On August 29, DataBreaches reported that Hospital Sisters Health System (HSHS) and Prevea Health appeared to have been the victims of a ransomware attack. As of today, the notice on Prevea Health states, “HSHS and Prevea are experiencing a systemwide outage of clinical and administrative applications.” Prevea continues to describe it as a temporary outage. HSHS’s website is still down, however, and redirects to its Facebook page with a September 8 update:
UPDATE: FRIDAY, SEPTEMBER 8, 2023 AT 3:50 PM:
As we continue to work on restoration of our systems, we are touched by the kindness and understanding patients and the community has shown our colleagues during this outage. We understand it has been a challenge for everyone but we appreciate your patience and care for us as we care for you.Despite the outage, please know that all HSHS hospitals and emergency departments remain open, and we continue to safely care for all patients.Clinic phone service at HSHS Medical Group and Prairie Cardiovascular is being restored. You may call your provider’s office directly at this time. Please do not call HSHS hospitals if you are trying to reach a clinic location. You may experience delays as they are currently handling high call volumes.Our teams continue to work diligently to bring all of our systems back online as quickly and safely as possible, and we are prioritizing patient safety as we make steady progress in our restoration process. We continue to implement alternative processes to ensure that we can continue receiving and treating patients.
Visit hshsupdates.org for updates on our progress and answers.
HSHS still hasn’t forthrightly disclosed whether this was a ransomware incident or not, although it certainly reads like one.

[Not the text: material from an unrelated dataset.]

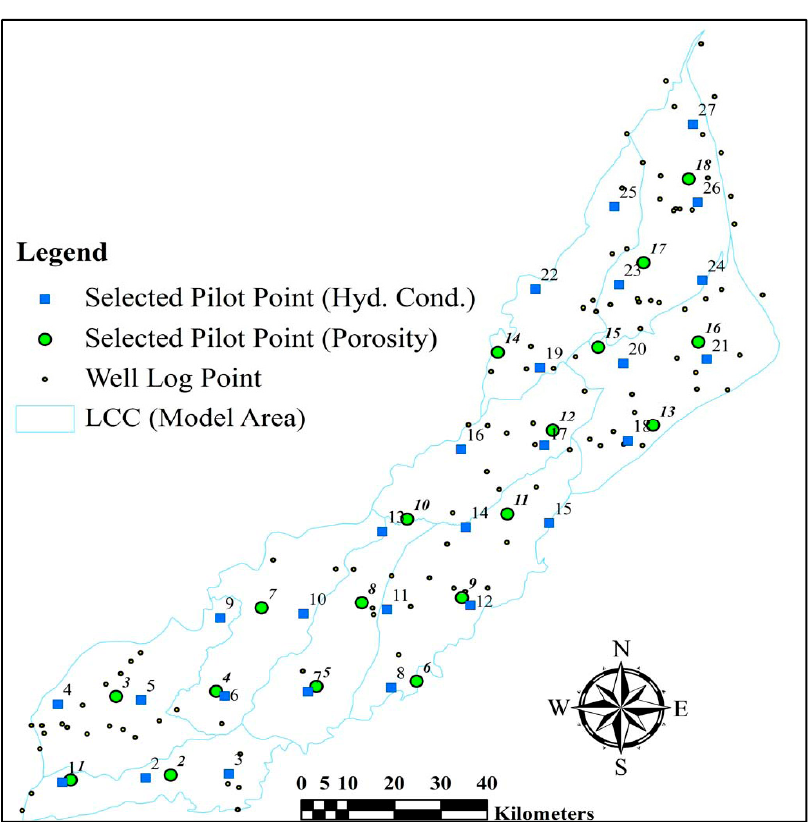
Figure 5. Location of selected pilot points at different locations of LCC. Please note different locations of pilot points for hydraulic conductivity and effective porosity in a given layer but similar for each model layer.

No ransomware group has publicly claimed responsibility for the attack at this point.
And to add to the lack of transparency about this incident, HSHS’s CFO has reportedly left in the middle of incident response? Diana Barr reports:
The chief financial officer of Hospital Sisters Health System (HSHS), which operates several facilities in Metro East, has exited the nonprofit, while it continues to fight a “cybersecurity incident” that began impacting its operations late last month.
Kimberly Hodgkinson, who has served as the senior vice president and chief financial officer of the Springfield, Illinois-based system since July 2022, left her position as of Friday, a spokeswoman confirmed to the Business Journal.
The health system would not say whether she resigned or was fired.